The above #SBATCH directive turns on the scratch feature, and prepares a dedicated directory /scratch/$SLURM_JOB_ID on the NVMe local disk with read/write permissions for the user. Importantly, this directory exists only on the node that is running the job. The variable SLURM_JOB_ID is defined within the realm of each job, and stores its ID serial number.

For your convenience, Slurm also creates a variable SLURM_SCRATCH_DIR which points to /scratch/$SLURM_JOB_ID, and it is available within the batch script environment.

Scratch spaces are visible at /scratch in the Head Node. This directory merges all scratch spaces stored on all Compute Nodes, and there is no way to resolve the specific node location from the Head Node.

Note 1: If you write data into /scratch directly from the Head/Storage Node, you will not know on which node it is being stored. This means that such action cannot guarantee that it will be accessible to your executable. Instead, all operations involved in the preparation of input files located in /scratch, must be carried out programmatically within the Slurm batch script.

Note 2: Scratch spaces are ephemeral - files outside a running window within the last 15 days (until the present date) will be removed. Files with future dates are also removed of course. You should therefore move them from /scratch to your home space when the job is finished.

Note 3: You cannot submit jobs with more than one node in combination with the scratch feature - Slurm will discard such job.

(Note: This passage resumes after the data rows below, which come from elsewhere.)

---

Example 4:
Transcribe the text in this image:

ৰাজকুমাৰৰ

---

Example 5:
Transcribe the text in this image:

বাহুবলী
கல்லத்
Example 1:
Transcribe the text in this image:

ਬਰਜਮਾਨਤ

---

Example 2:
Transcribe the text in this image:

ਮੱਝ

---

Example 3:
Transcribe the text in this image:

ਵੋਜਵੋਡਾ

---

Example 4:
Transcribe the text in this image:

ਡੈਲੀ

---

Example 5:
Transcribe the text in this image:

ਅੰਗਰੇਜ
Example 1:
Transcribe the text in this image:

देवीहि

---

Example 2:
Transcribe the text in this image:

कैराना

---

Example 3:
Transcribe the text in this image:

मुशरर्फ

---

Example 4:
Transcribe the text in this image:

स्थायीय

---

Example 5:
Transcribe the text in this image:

Let us consider the following script as a reference to the workings of scratch spaces. It offers a solution to several use-cases, and it can be adapted to suit your needs.

#!/bin/bash

# Slurm directives
#SBATCH --job-name=vasp
#SBATCH --time=0-01:00:00
#SBATCH --nodes=1
#SBATCH --sockets-per-node=2
#SBATCH --cores-per-socket=48
#SBATCH --constraint=scratch  # Create /scratch/$SLURM_JOB_ID directory

# Make sure that we don't have undefined/empty variables. If for
# some reason `SLURM_SCRATCH_DIR` is empty, you could end up
# copying the whole operating system into your home space!
set -u

# Prepare environment
module purge
module load mymodule

# Take note of the scratch space directory (useful). This will be
# stored in the file "slurm-<jobID>.out"
echo "Using scratch space: $SLURM_SCRATCH_DIR at $SLURM_JOB_NODELIST"

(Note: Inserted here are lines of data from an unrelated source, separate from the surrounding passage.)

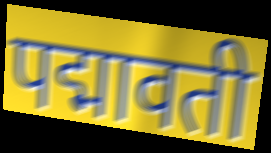
पद्मावती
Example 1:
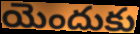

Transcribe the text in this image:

యెందుకు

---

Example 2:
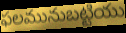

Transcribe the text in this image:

ఫలమునుబట్టియు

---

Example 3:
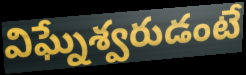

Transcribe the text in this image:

విఘ్నేశ్వరుడంటే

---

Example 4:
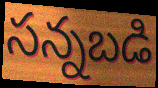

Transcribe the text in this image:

సన్నబడి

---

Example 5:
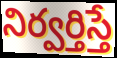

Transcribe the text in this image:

నిర్వర్తిస్తే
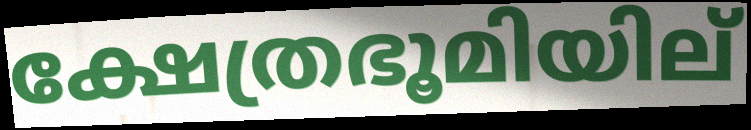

# Copy user/input files to scratch space.
# The variable SLURM_SUBMIT_DIR points to the directory from where this
# batch script has been submitted. Do not forget the "trailing slash" 
# at the end of the source path if you use rsync.
rsync -aAXH $SLURM_SUBMIT_DIR/ $SLURM_SCRATCH_DIR

# Run the executable on the scratch space. This is a local path within
# the node where the job is running.
cd $SLURM_SCRATCH_DIR
mpirun myexec > std.out

# Copy created/changed files (using rsync) from the scratch space to
# the original submission directory under your home.
rsync -aAXH $SLURM_SCRATCH_DIR/ $SLURM_SUBMIT_DIR

# Gracious termination
exit 0

We first write the location of the scratch data to the file slurm-<jobid>.out so that we know where to look for should the job hang, die before finishing, or for troubleshooting in general.

Next we copy files from the job submission directory (where the Slurm batch script is located) into the scratch space using the rsync command (the cp command could have been used instead). Btw, if you use rsync, do not forget that trailing slash at the end of the source directory.

The next step is to jump into the scratch directory and run the executable.

Since scratch files live up to 15 days only, we should copy all output, including files that were changed/created during the job, back to our home space. Again, we use rsync for that.

You may optionally clean up your data from SLURM_SCRATCH_DIR, either within the script, or on the terminal shell (safer).